Workshop on Financing Sustainable Urban Transport

From 1st to 3rd of November GIZ, CUSTReC and EMBARQ jointly convened the international expert workshop Prospects for National-Level Programmes and Funds for Sustainable Urban Transport in China. The interactive workshop took place about 80 km from Beijing in a small hotel in Mutianyu at the Great Wall.

In the context of urbanization and motorization, Chinese cities are investing in the design, construction and maintenance of transport infrastructure as well as financing operation of mobility services. This is a rising challenge for both the national and local governments. To develop ideas on how to establish a financing system in a sustainable way, experts from China and abroad met to gain a better understanding of current institutional and financial arrangements in China for sustainable urban transport and learn from international experiences. The key focus was the development of specific recommendations for the Chinese situation and funding practice.
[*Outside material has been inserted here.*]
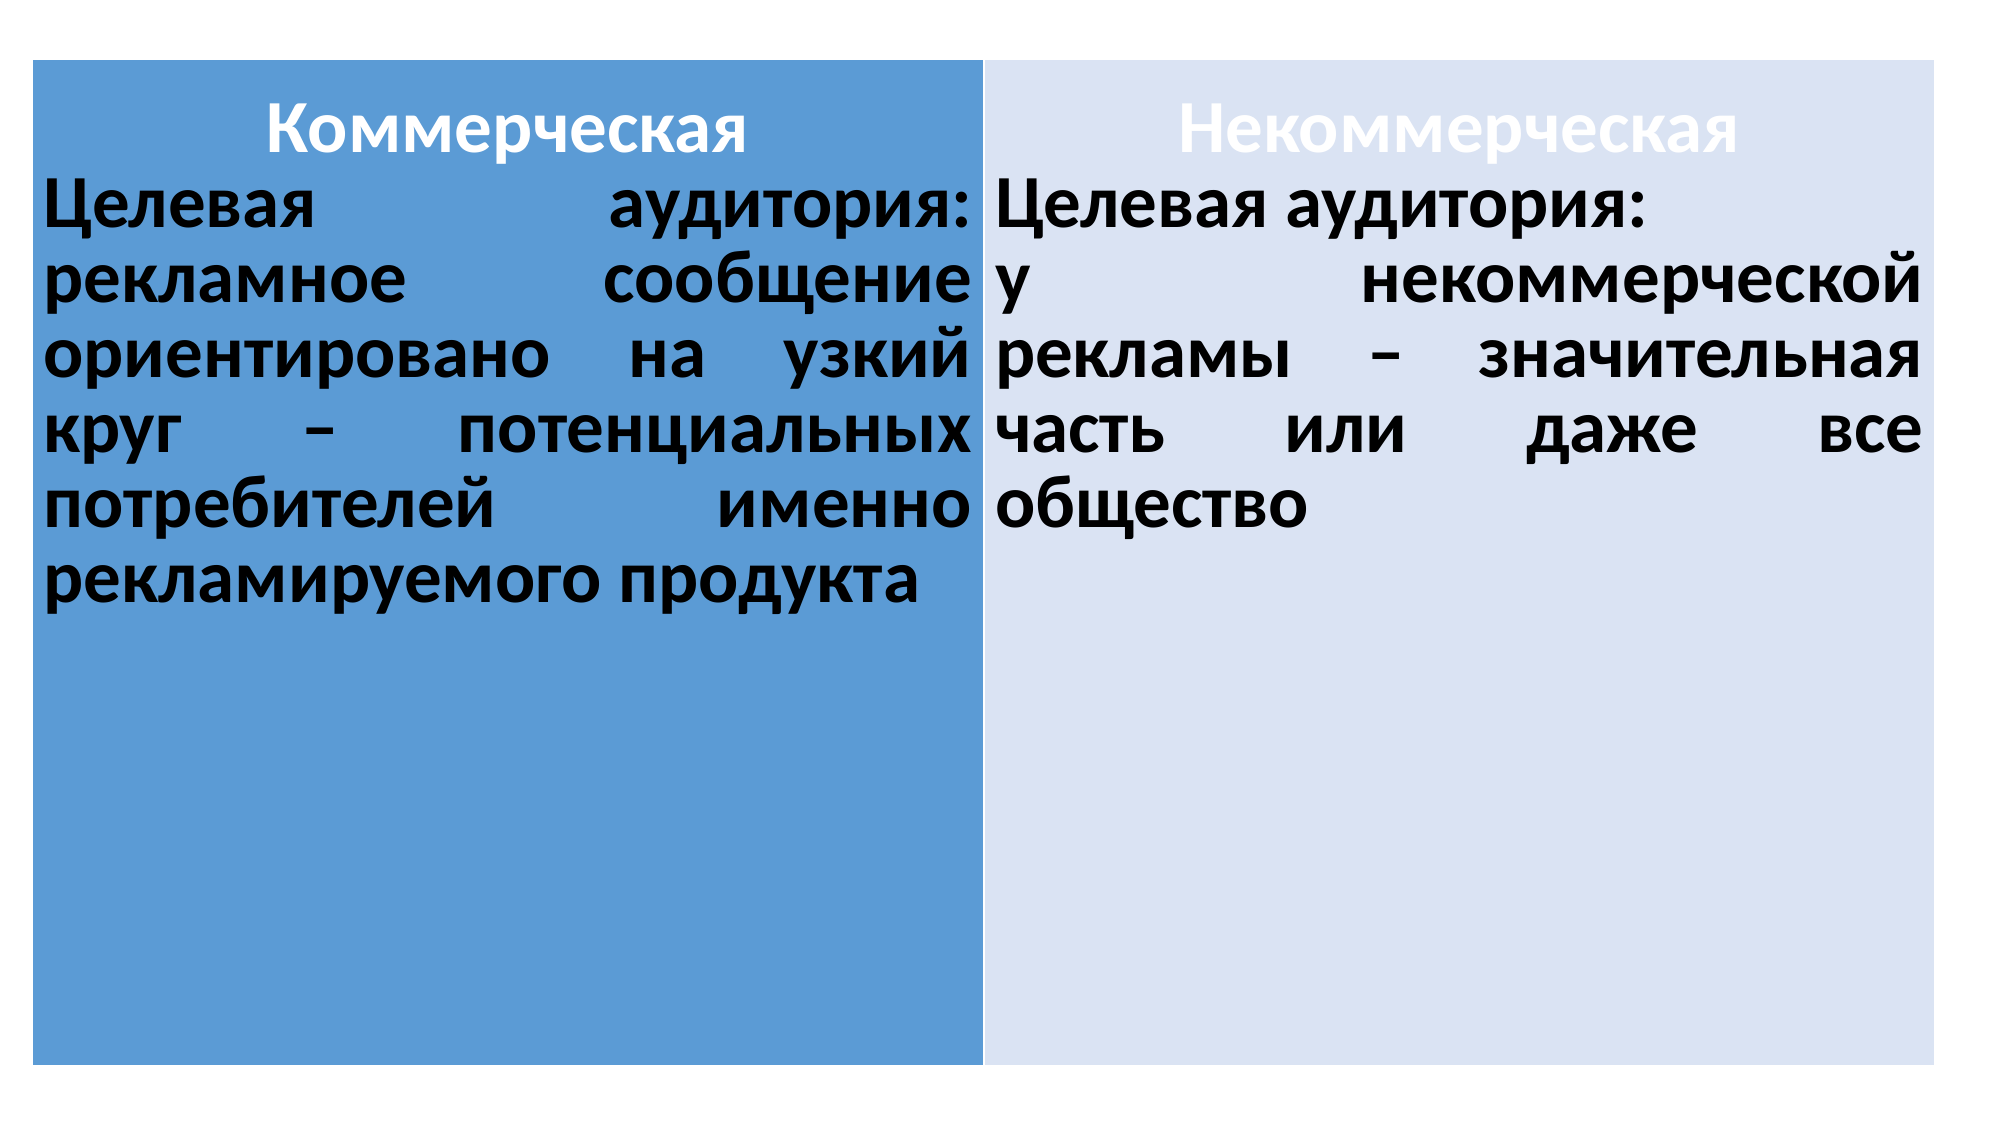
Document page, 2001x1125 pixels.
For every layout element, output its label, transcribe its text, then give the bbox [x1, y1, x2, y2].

table_header Некоммерческая Целевая аудитория: у некоммерческой рекламы – значительная часть или даже все общество [985, 60, 1934, 1065]
table_header Коммерческая Целевая аудитория: рекламное сообщение ориентировано на узкий круг – потенциальных потребителей именно рекламируемого продукта [33, 60, 983, 1065]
Having identified challenges in relation to (a) the institutional set-up, (b) funding sources, (c) planning framework and (d) capacity at local level, workshop participants split up into groups and identified the following starting points to improve financial flows into sustainable urban transport:

  1. Unifying all responsibilities related to urban transport under the Ministry of Transport and the local Bureaus of Transport accordingly to overcome the challenge of split responsibilities and incoherence in planning, construction, infrastructure maintenance and public transport operation. The national government needs to set an effective framework for urban transport including the use of funds
  2. Creating a Chinese National Urban Public Transport Fund. Such a fund would be designed less to fund financing infrastructure but to strengthen policy and the effectiveness of investments. Funding could be made available for all metropolitan areas on a formula basis based on population and GDP for planning, capacity building and data monitoring. In addition competitive grants could be made available for projects on innovative public transport and  non-motorised transport developments if they meet certain national planning requirements.
  3. Improving the local revenue base to fund sustainable urban transport. The group identified a string of currently only rarely tapped sources for additional revenues at the city level in China. Ranging  from parking fees to congestion charging, to license plate auctioning (as done in Shanghai or Shenzhen) to a company tax for public transport (as in France) to policies to recapture land value and finally to stimulating private investments.
  4. Integrating funding into one transport fund tied to the urban transport planning process with clear objectives on modal shares, trip distances, as well as information on expected externalities.
  5. Strengthening local debt management as a basis to enable debt financing for sustainable transport

A more detailed initial report of the expert workshop will be made available as soon as it is published. The results will be presented to the Chinese government in early 2013. The international good practice will be published in a good practice review study.